▶ EXERCISE DESCRIPTION: Please say how many lines in the records contain the word "será", giving only the number.

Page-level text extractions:

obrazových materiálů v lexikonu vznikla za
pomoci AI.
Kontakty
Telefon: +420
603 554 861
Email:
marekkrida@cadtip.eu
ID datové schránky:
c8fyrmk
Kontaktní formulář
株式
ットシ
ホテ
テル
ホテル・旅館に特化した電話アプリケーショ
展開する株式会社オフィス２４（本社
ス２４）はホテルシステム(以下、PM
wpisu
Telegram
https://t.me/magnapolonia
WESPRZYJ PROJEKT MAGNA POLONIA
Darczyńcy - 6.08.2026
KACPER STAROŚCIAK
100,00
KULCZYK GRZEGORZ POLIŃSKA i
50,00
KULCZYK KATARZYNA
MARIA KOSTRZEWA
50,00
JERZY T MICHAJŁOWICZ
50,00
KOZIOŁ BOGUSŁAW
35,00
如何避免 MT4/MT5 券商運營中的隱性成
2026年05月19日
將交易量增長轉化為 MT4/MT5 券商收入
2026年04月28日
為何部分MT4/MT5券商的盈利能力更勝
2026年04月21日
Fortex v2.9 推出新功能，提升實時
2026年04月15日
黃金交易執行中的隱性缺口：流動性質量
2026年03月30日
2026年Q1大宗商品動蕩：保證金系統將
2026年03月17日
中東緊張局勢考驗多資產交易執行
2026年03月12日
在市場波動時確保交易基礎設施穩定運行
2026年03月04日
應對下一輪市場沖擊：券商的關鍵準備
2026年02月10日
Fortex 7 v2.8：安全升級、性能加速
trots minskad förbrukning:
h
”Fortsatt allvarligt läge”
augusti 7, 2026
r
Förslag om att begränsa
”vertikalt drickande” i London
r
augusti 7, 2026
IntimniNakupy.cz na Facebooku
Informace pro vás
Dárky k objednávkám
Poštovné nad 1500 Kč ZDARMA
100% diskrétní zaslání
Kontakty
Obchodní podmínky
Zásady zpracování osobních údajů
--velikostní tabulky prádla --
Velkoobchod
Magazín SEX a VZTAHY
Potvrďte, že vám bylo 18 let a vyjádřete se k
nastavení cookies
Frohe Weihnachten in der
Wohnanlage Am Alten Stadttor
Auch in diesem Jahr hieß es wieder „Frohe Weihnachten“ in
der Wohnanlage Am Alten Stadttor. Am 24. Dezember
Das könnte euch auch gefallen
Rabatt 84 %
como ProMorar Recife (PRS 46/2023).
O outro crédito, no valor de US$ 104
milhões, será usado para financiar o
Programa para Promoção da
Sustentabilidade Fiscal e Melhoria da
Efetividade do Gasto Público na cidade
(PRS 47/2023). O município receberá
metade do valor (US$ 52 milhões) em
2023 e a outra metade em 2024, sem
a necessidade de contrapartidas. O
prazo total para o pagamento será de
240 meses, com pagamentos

▶ SOLUTION FOR THIS TASK: 2